" David Wright 's scorching drive in the first inning Friday night struck halfway up that infernal left-field wall at Citi Field for a one-run double instead of a two-run homer, just as Chipper Jones knew it would.
"It's funny to see them hit the ball off the wall and look at me like, 'God-damned, what do I got to do?'" Jones said Friday, before that 16-foot wall and Tim Hudson doomed the Mets to a 4-1 defeat, their fifth in a row.
It's not lost on Jones that the Mets are struggling to contend in the NL East , while his Braves emerged from their franchise slump and will likely make the playoffs for a second straight year.
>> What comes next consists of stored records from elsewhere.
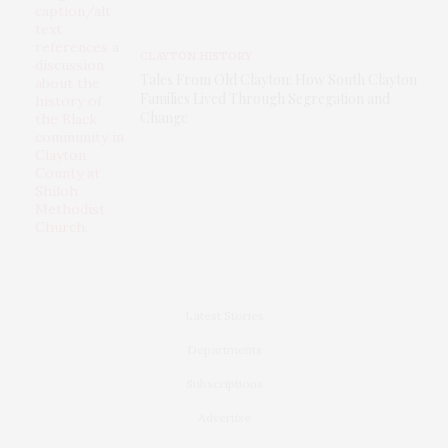
CLAYTON HISTORY
Tales From Old Clayton: How South Clayton
Families Lived Through Segregation and
Change
Latest Stories
Departments
Subscriptions
Advertise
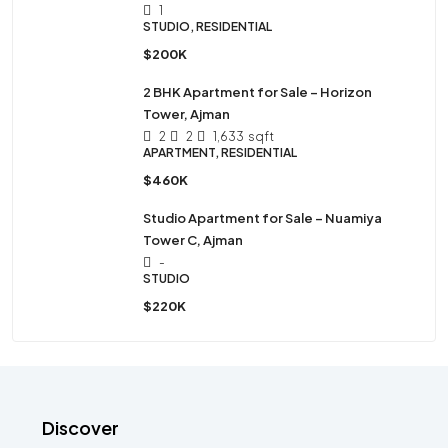
1
STUDIO, RESIDENTIAL
$200K
2 BHK Apartment for Sale – Horizon
Tower, Ajman
2
2
1,633
sqft
APARTMENT, RESIDENTIAL
$460K
Studio Apartment for Sale – Nuamiya
Tower C, Ajman
-
STUDIO
$220K
Discover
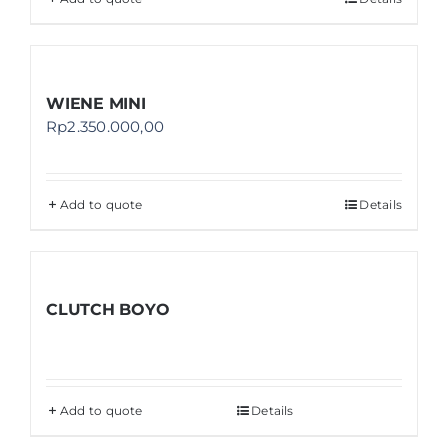
WIENE MINI
Rp
2.350.000,00
Add to quote
Details
CLUTCH BOYO
Add to quote
Details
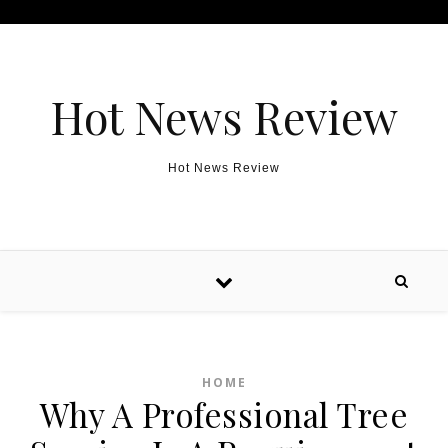
Skip to content
Hot News Review
Hot News Review
HOME
Why A Professional Tree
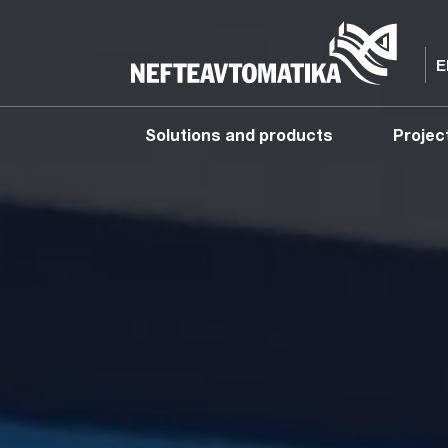
Solutions and products
Projec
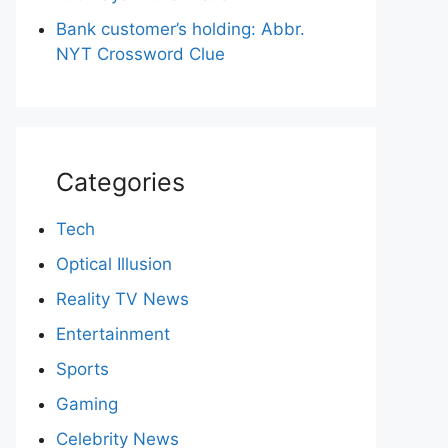
Bank customer’s holding: Abbr.
NYT Crossword Clue
Categories
Tech
Optical Illusion
Reality TV News
Entertainment
Sports
Gaming
Celebrity News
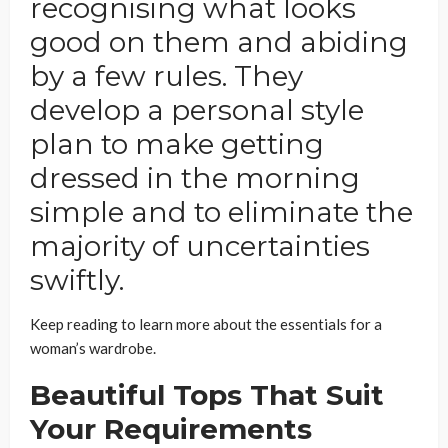
recognising what looks
good on them and abiding
by a few rules. They
develop a personal style
plan to make getting
dressed in the morning
simple and to eliminate the
majority of uncertainties
swiftly.
Keep reading to learn more about the essentials for a
woman’s wardrobe.
Beautiful Tops That Suit
Your Requirements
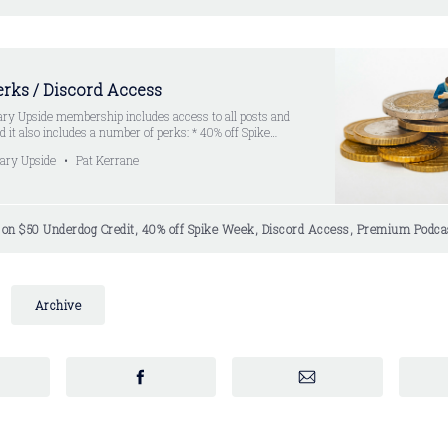
rks / Discord Access
ry Upside membership includes access to all posts and
 it also includes a number of perks: * 40% off Spike
ption * Promo code LEGUP (when signing up at Spike
ary Upside
Pat Kerrane
ted to LegUp premium subscribers * $50 Underdog…
s on $50 Underdog Credit, 40% off Spike Week, Discord Access, Premium Podca
Archive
Both Jones and Terry Collins share the opinion that the Mets' lousy home record might be the result of those imposing walls, plus the absence of a jet stream out to right-center, which sometimes carried Jones' balls out of Shea.
Citi Field is both modestly scaled and impossibly dimensioned, an architectural paradox. "I've played here long enough to know that's not a home run," Wright said of his double. There was another blast in the seventh last night by Lucas Duda , a homer elsewhere, which died at the warning track in right.
Will the Mets ever do something about this? Not Jones' problem, really. He dragged his sore quad and surgically repaired knee one more time into Flushing , and the new place was something of an unpleasant reminder about how the romance and aura of the venue had flown."